It’s been some years now since the Casella corporation sold its regional incinerator to our proud city. With the garbage smelter’s exit, Biddeford was now positioned to join the gentrification and suburban sprawl scramble that’s engulfing southern Maine. The Portland Press Herald’s front page regularly enthuses over the hot housing “market” where new in-migrants happily pay thousands over a seller’s asking price. Rents rapidly increase as multi-family structures get “flipped,” and the new owners’ costs get passed down to the renters — generally new renters, as the former tenants get priced-out.
Biddeford didn’t used to be particularly “cool,” given its reeking downtown waste processor. Its Main Street showed the effects of shopping mall-ification on the city’s outskirts. But its old tenements offered relatively cheap housing for southern Maine’s increasing downwardly-mobile population.
The city’s political class has been involved for decades in “rebranding” public relations efforts. But spending money to promote the city as a fashionable destination and a hip place to live, formerly faced the stiff “headwind” of its “TrashTown” moniker. Elected officials now happily discover a new wind in their sails and inflation for a new speculative bubble in housing.

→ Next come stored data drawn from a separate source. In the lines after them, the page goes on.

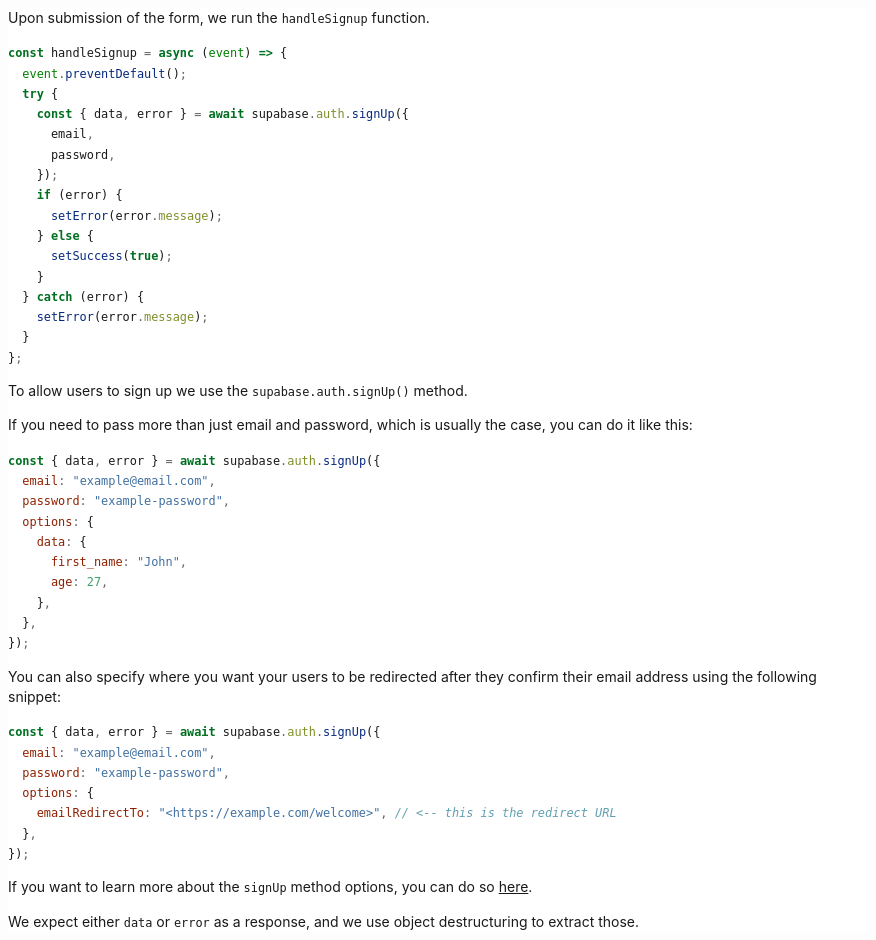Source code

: Upon submission of the form, we run the `handleSignup` function.

```js
const handleSignup = async (event) => {
  event.preventDefault();
  try {
    const { data, error } = await supabase.auth.signUp({
      email,
      password,
    });
    if (error) {
      setError(error.message);
    } else {
      setSuccess(true);
    }
  } catch (error) {
    setError(error.message);
  }
};
```

To allow users to sign up we use the `supabase.auth.signUp()` method.

If you need to pass more than just email and password, which is usually the case, you can do it like this:

```js
const { data, error } = await supabase.auth.signUp({
  email: "example@email.com",
  password: "example-password",
  options: {
    data: {
      first_name: "John",
      age: 27,
    },
  },
});
```

You can also specify where you want your users to be redirected after they confirm their email address using the following snippet:

```js
const { data, error } = await supabase.auth.signUp({
  email: "example@email.com",
  password: "example-password",
  options: {
    emailRedirectTo: "<https://example.com/welcome>", // <-- this is the redirect URL
  },
});
```

If you want to learn more about the `signUp` method options, you can do so [here](https://supabase.com/docs/reference/javascript/auth-signup).

We expect either `data` or `error` as a response, and we use object destructuring to extract those.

At a recent City Council meeting, officials revealed a new Tax Increment Financing (TIF) district around the old Saco-Lowell manufacturing building. Originally built to produce textile equipment for the mills operating in Biddeford and New England, the robust shell has long been largely vacant — a remnant of America’s now unfashionable industrial age and a hostage to the neighboring MERC plant’s operation. A Portland developer/speculator is to be granted a “Credit Enhancement” TIF. The market-rate (i.e. expensive) apartments to be created in the building would increase the taxable value of the structure. But under the TIF, much of that tax money will be returned to the developer. In return, the state will not count the new property value when calculating education subsidy and other revenue sharing, for the term of the TIF at least. Any increase in city tax revenue from the project gets dedicated to state-approved “development” efforts.

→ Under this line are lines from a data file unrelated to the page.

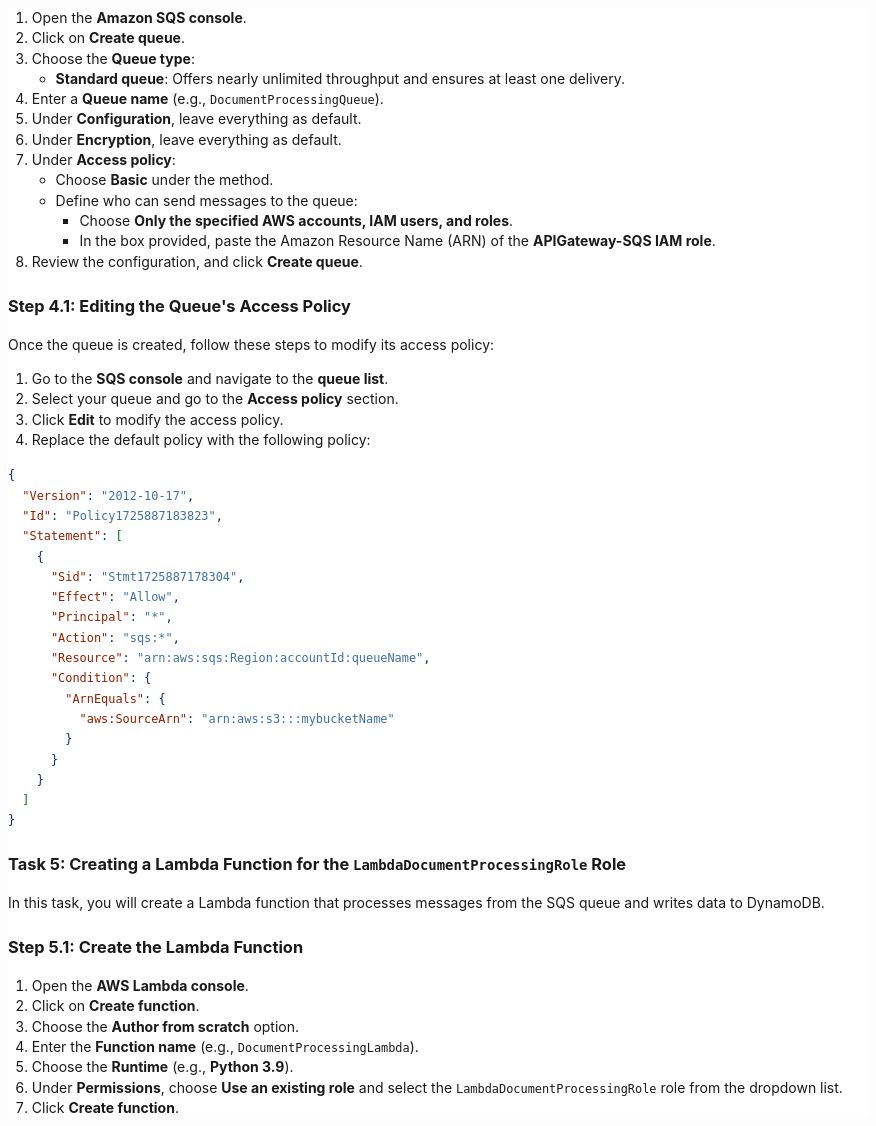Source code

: 1. Open the **Amazon SQS console**.
2. Click on **Create queue**.
3. Choose the **Queue type**:
    - **Standard queue**: Offers nearly unlimited throughput and ensures at least one delivery.
4. Enter a **Queue name** (e.g., `DocumentProcessingQueue`).
5. Under **Configuration**, leave everything as default.
6. Under **Encryption**, leave everything as default.
7. Under **Access policy**:
    - Choose **Basic** under the method.
    - Define who can send messages to the queue:
      - Choose **Only the specified AWS accounts, IAM users, and roles**.
      - In the box provided, paste the Amazon Resource Name (ARN) of the **APIGateway-SQS IAM role**.
8. Review the configuration, and click **Create queue**.

### Step 4.1: Editing the Queue's Access Policy

Once the queue is created, follow these steps to modify its access policy:

1. Go to the **SQS console** and navigate to the **queue list**.
2. Select your queue and go to the **Access policy** section.
3. Click **Edit** to modify the access policy.
4. Replace the default policy with the following policy:

```json
{
  "Version": "2012-10-17",
  "Id": "Policy1725887183823",
  "Statement": [
    {
      "Sid": "Stmt1725887178304",
      "Effect": "Allow",
      "Principal": "*",
      "Action": "sqs:*",
      "Resource": "arn:aws:sqs:Region:accountId:queueName",
      "Condition": {
        "ArnEquals": {
          "aws:SourceArn": "arn:aws:s3:::mybucketName"
        }
      }
    }
  ]
}
```

### Task 5: Creating a Lambda Function for the `LambdaDocumentProcessingRole` Role

In this task, you will create a Lambda function that processes messages from the SQS queue and writes data to DynamoDB.

### Step 5.1: Create the Lambda Function

1. Open the **AWS Lambda console**.
2. Click on **Create function**.
3. Choose the **Author from scratch** option.
4. Enter the **Function name** (e.g., `DocumentProcessingLambda`).
5. Choose the **Runtime** (e.g., **Python 3.9**).
6. Under **Permissions**, choose **Use an existing role** and select the `LambdaDocumentProcessingRole` role from the dropdown list.
7. Click **Create function**.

The city proposes to get creative however, seeking to change state law covering what counts as development “costs.” These expenditures would now be slated to include $573,659 as “Costs of funding economic development programs or events … or funding the marketing of the municipality as a business or arts location. …” A further $650,147 is proposed for a “Riverwalk & Pedestrian Connector … connecting the City’s Riverwalk to the Riverdam Boardwalk … and the City’s neighborhoods.”
These “trail amenities” are fashionable and are increasingly utilized as greenwashing for the suburban sprawl being considered under Biddeford’s new draft Comprehensive Plan. (More on that later perhaps.)
On the other side of the ledger …
Next month a statewide “Point in Time (Homeless) Count” will be attempted. The Jan. 22, 2020 Courier reported that, “The information collected helps us in our work to end homelessness,” according to a press release from the organizers. Needless to say, the politically supported gentrification boom here, combined with the desperate situation facing “disposable” workers in our shiny new Gig Economy have much to do with increasing the numbers of the “un-housed.”
Local church groups have recently, and without fanfare installed washer-dryer units in our K-12 schools so that the more than 100 homeless kids in our public schools can at least wear clean clothes. With the current CDC’s “eviction moratorium” set to lapse possibly next month, and no federal money yet allocated for the thousands in back-rent that’s been accumulating for tenants during the pandemic, it’s not hard to foresee an upcoming surge of homelessness in Biddeford’s future and nationally.
Bailing out Wall Street, subsidizing the developer class, and fawning over “market-based-solutions” won’t set this situation right. Gentrification and political pandering to America’s top 20 percent — what economist John Kenneth Galbraith called The Fortunate Fifth— will only leave the local economic cast-offs of our city one option: Get outa town.